Journal of Plasma Physics
- Discipline: Plasma physics, space physics
- Language: English
- Edited by: Alex Schekochihin

Publication details
- History: 1967—present
- Publisher: Cambridge University Press
- Frequency: Bimonthly
- Open access: Yes
- Impact factor: 2.5 (2024)

Standard abbreviations
- ISO 4: J. Plasma Phys.

Indexing
- CODEN: JPLPBZ
- ISSN: 0022-3778 (print) 1469-7807 (web)

Links
- Journal homepage; Online access; Online archive;

= Journal of Plasma Physics =

Scientific journal

Journal of Plasma Physics is a peer-reviewed and open access scientific journal published bimonthly by Cambridge University Press. Established in 1967, it covers research on plasma physics, with a focus on magnetically confined plasmas, inertial confinement fusion, space physics and astrophysical plasmas. Its current editor-in-chief is Alex Schekochihin (University of Oxford).

Former editors-in-chief of the journal include George H. Miley (University of Illinois Urbana-Champaign), Padma Kant Shukla (Ruhr University Bochum), Bill Dorland (University of Maryland, College Park) and Nuno Loureiro (Massachusetts Institute of Technology).

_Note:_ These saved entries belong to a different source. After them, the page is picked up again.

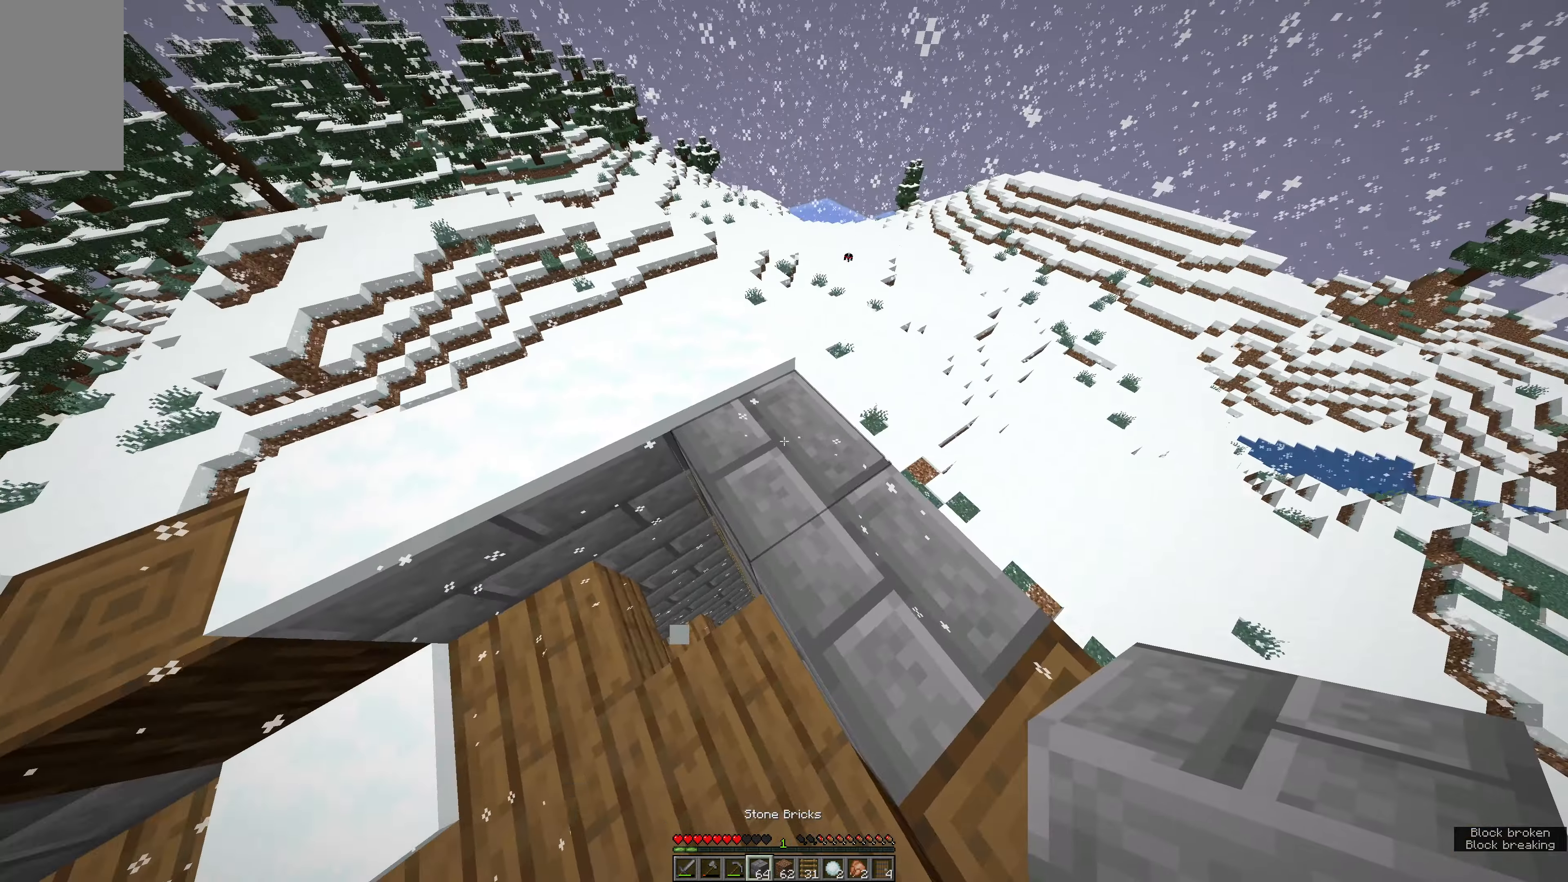
{"keys": [], "mouse": [], "events": [[166, "space", "down"], [300, "mouse_right", "down"], [300, "space", "up"], [366, "mouse_right", "up"]]}
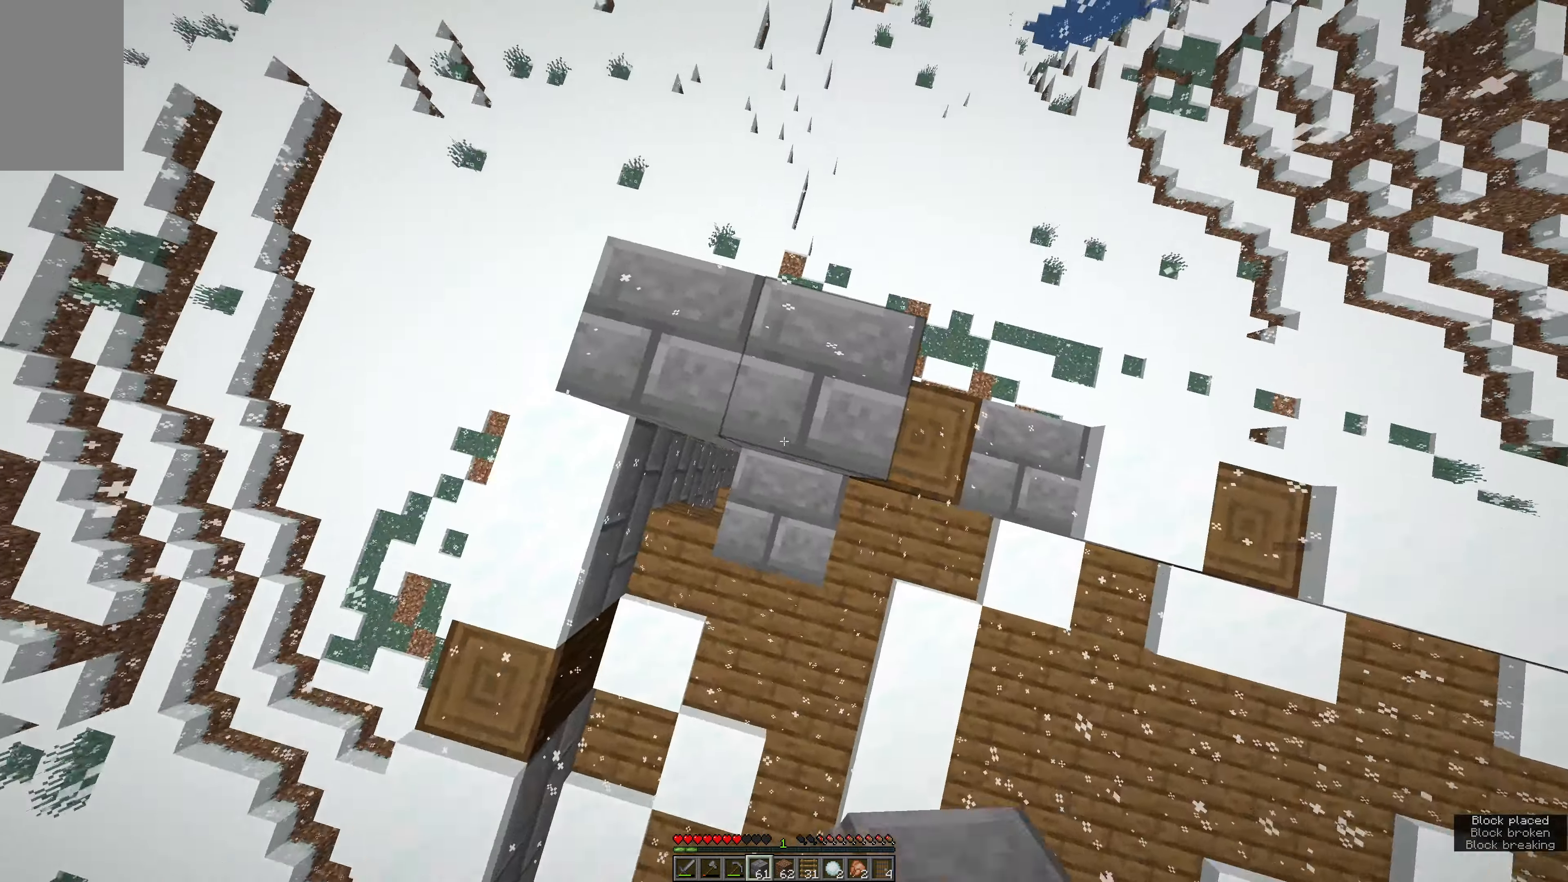
{"keys": [], "mouse": [], "events": [[150, "space", "down"], [300, "space", "up"], [416, "mouse_right", "down"], [466, "mouse_right", "up"]]}
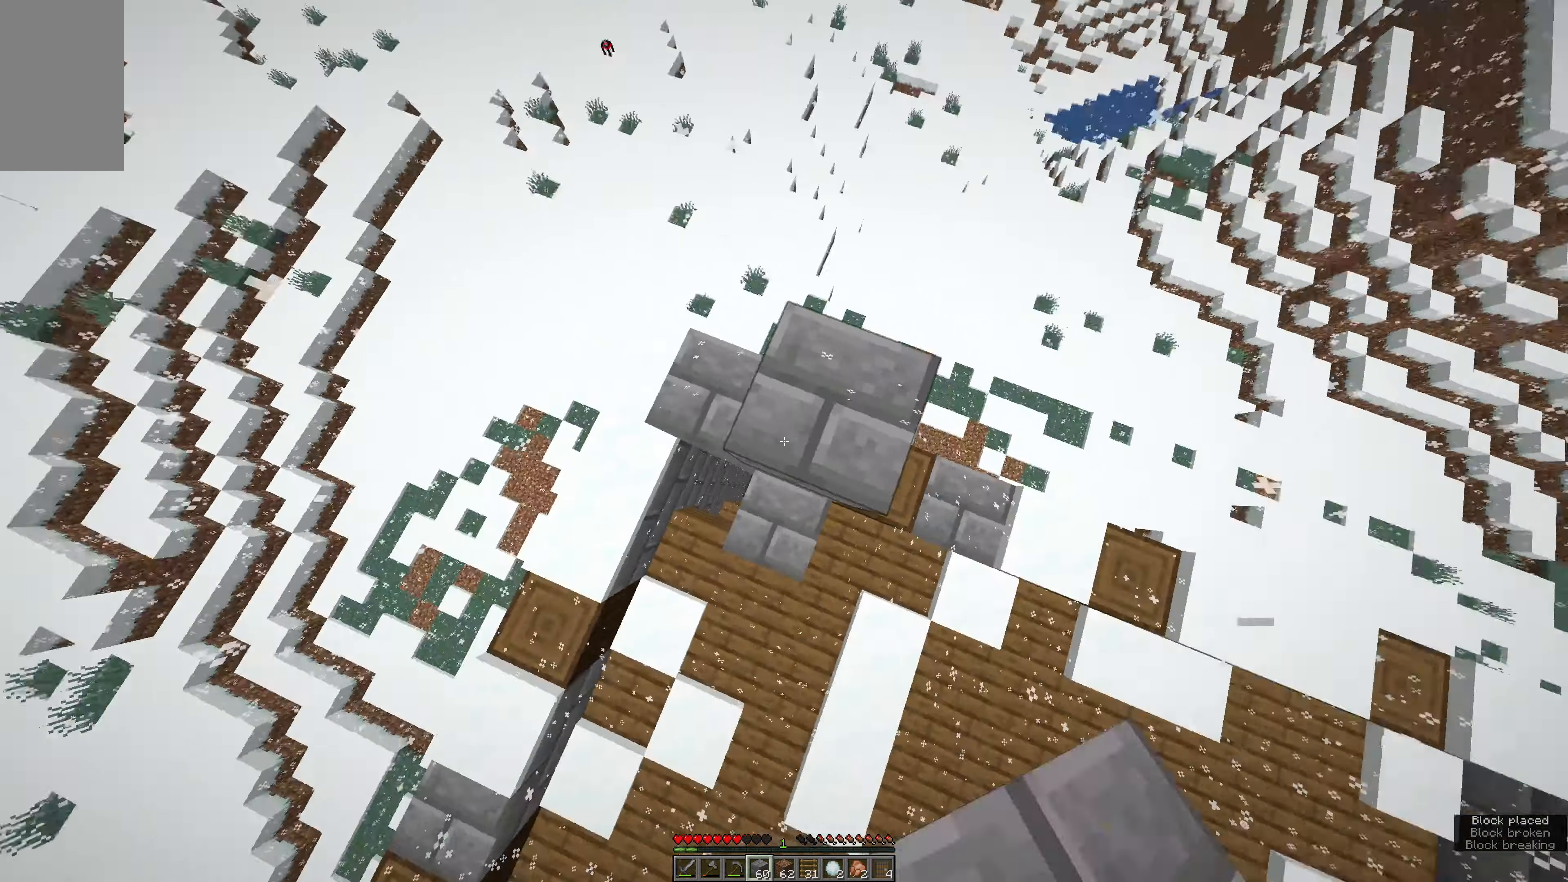
{"keys": ["a", "s"], "mouse": ["right"], "events": [[433, "mouse_right", "down"], [483, "a", "down"], [483, "s", "down"]]}
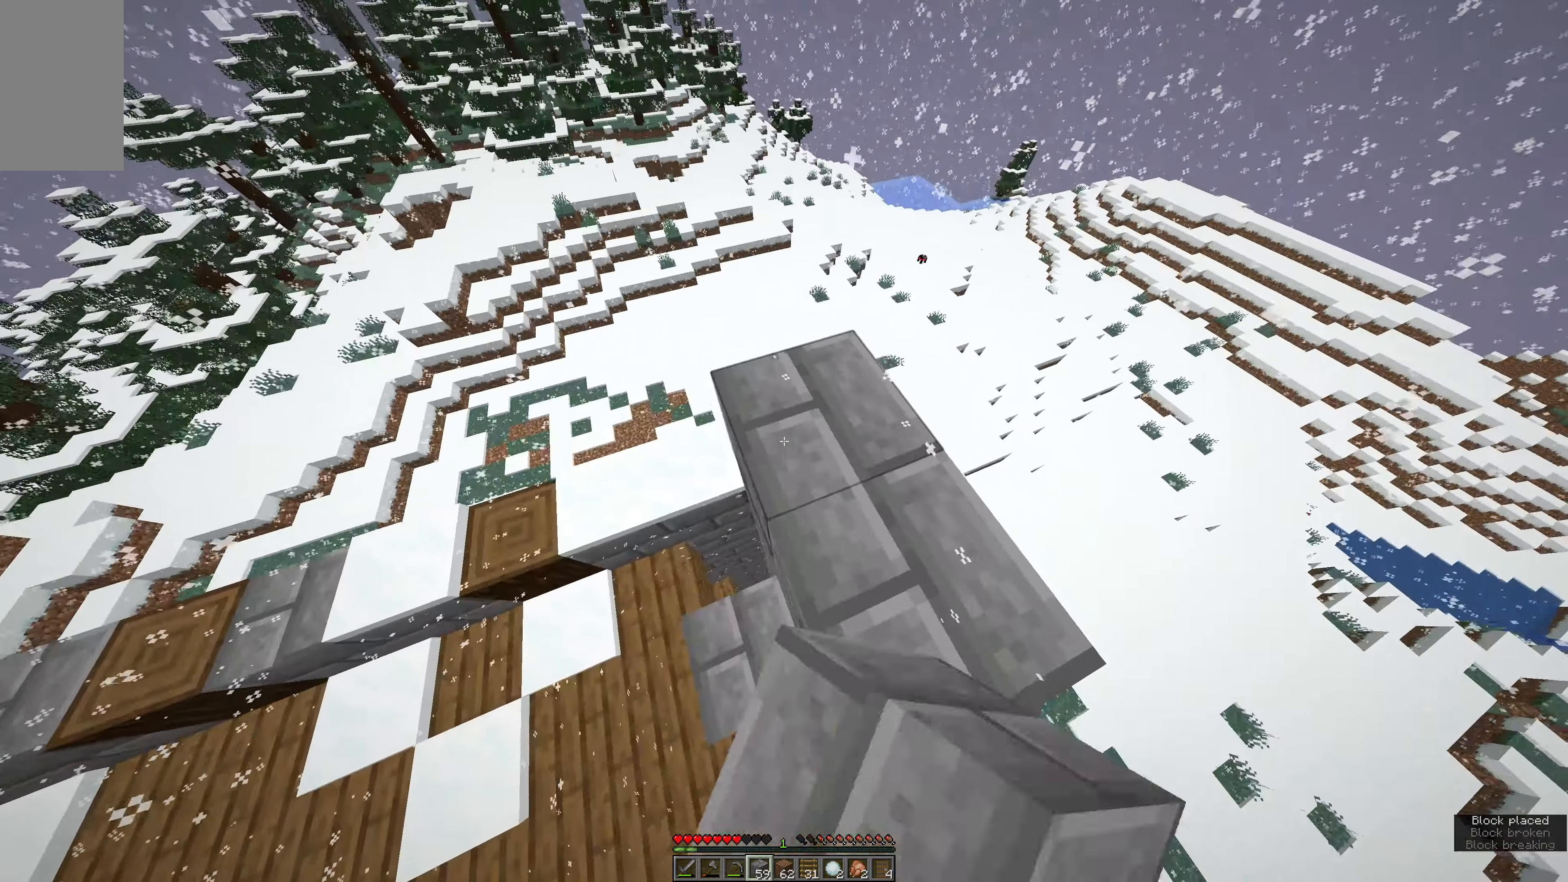
{"keys": ["a", "s"], "mouse": ["left"], "events": [[33, "mouse_right", "up"], [266, "a", "up"], [416, "mouse_left", "down"], [500, "a", "down"]]}
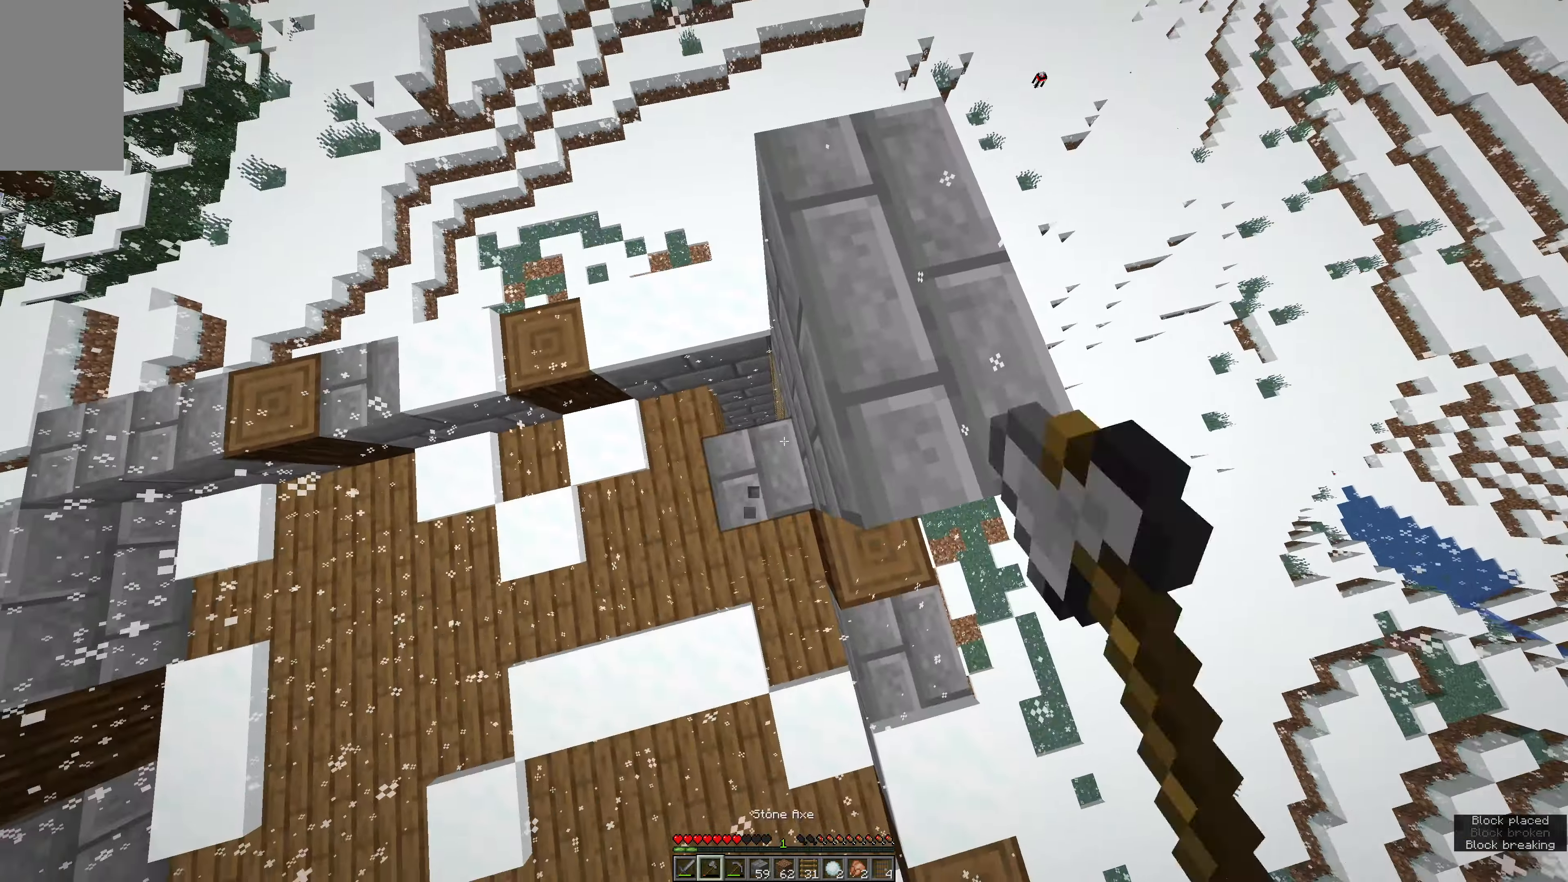
{"keys": [], "mouse": [], "events": [[33, "s", "up"], [283, "a", "up"], [283, "mouse_left", "up"]]}
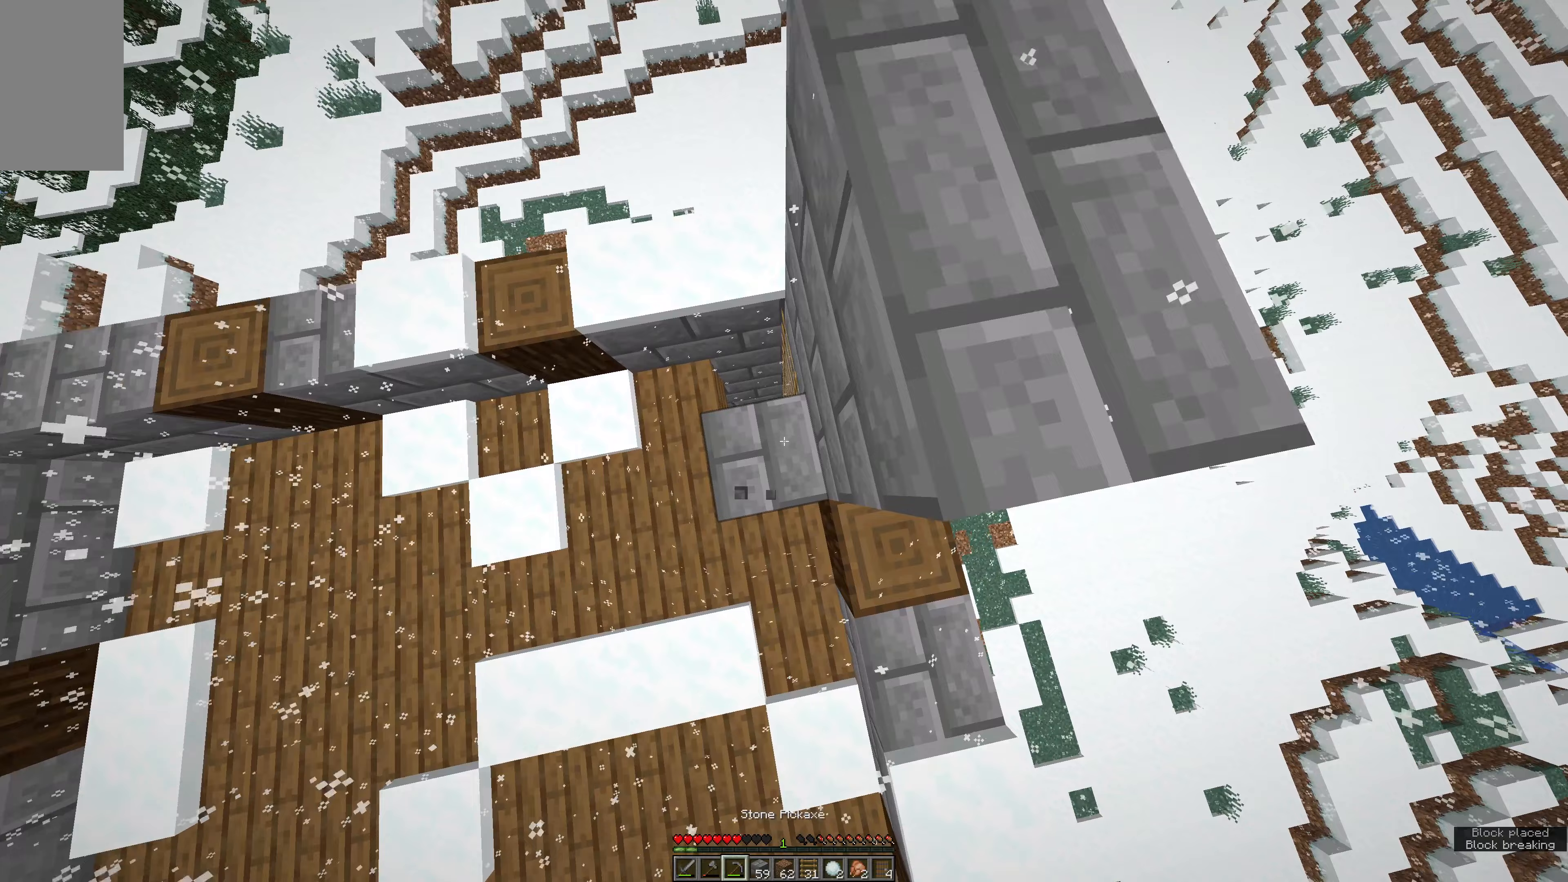
{"keys": [], "mouse": [], "events": []}
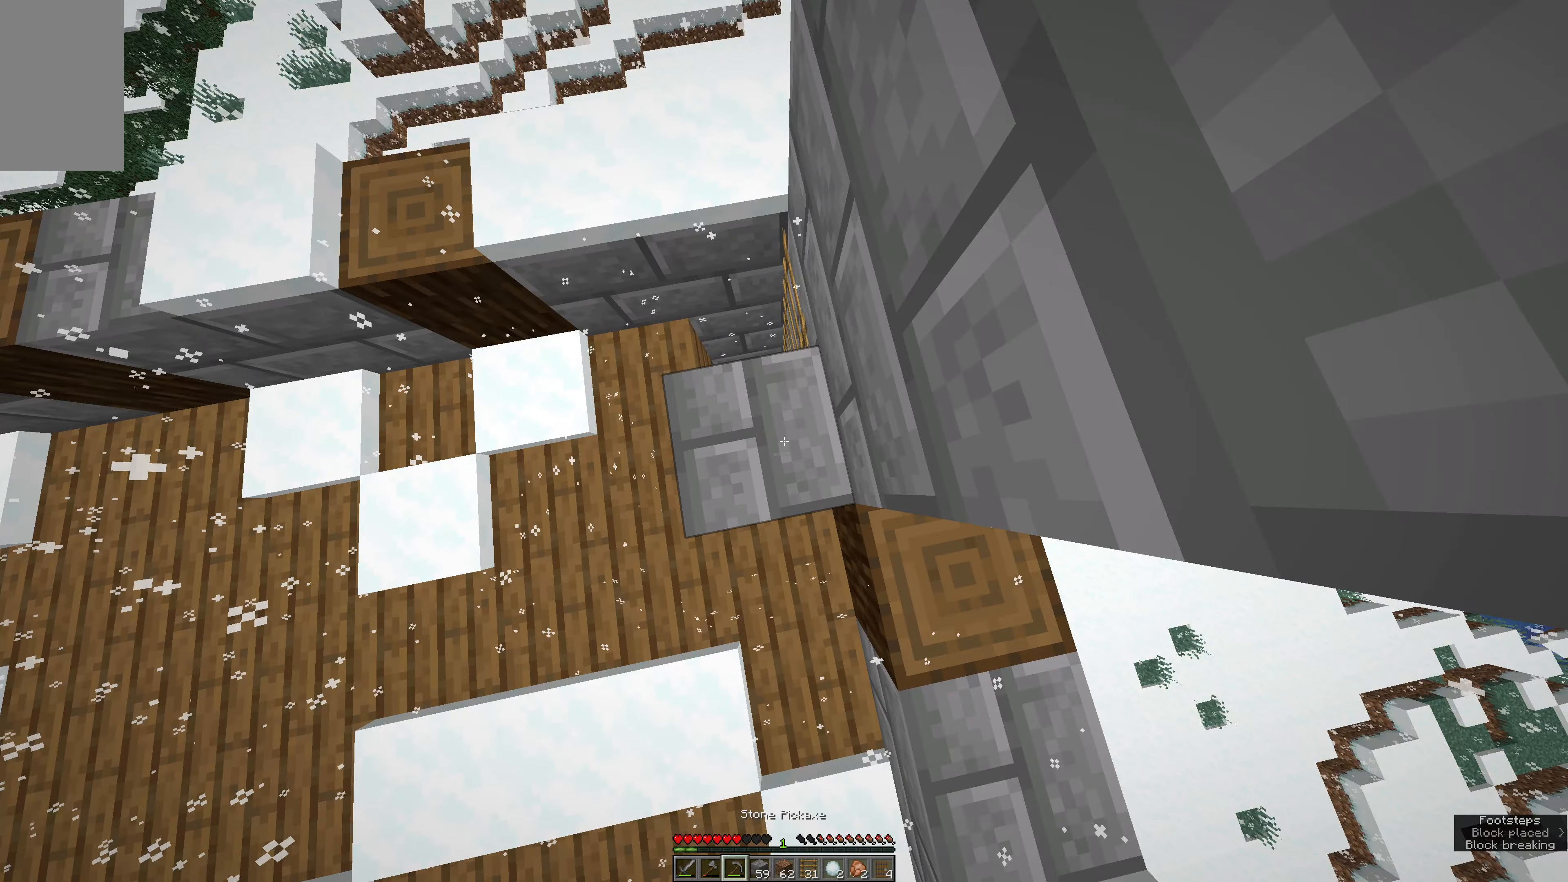
{"keys": [], "mouse": ["left"], "events": [[67, "mouse_left", "down"]]}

==Abstracting and indexing==
The journal is abstracted and indexed in:
- Current Contents/Physical, Chemical & Earth Sciences
- EBSCO databases
- Ei Compendex
- Inspec
- ProQuest databases
- Science Citation Index Expanded
- Scopus

According to the Journal Citation Reports, the journal has a 2024 impact factor of 2.5.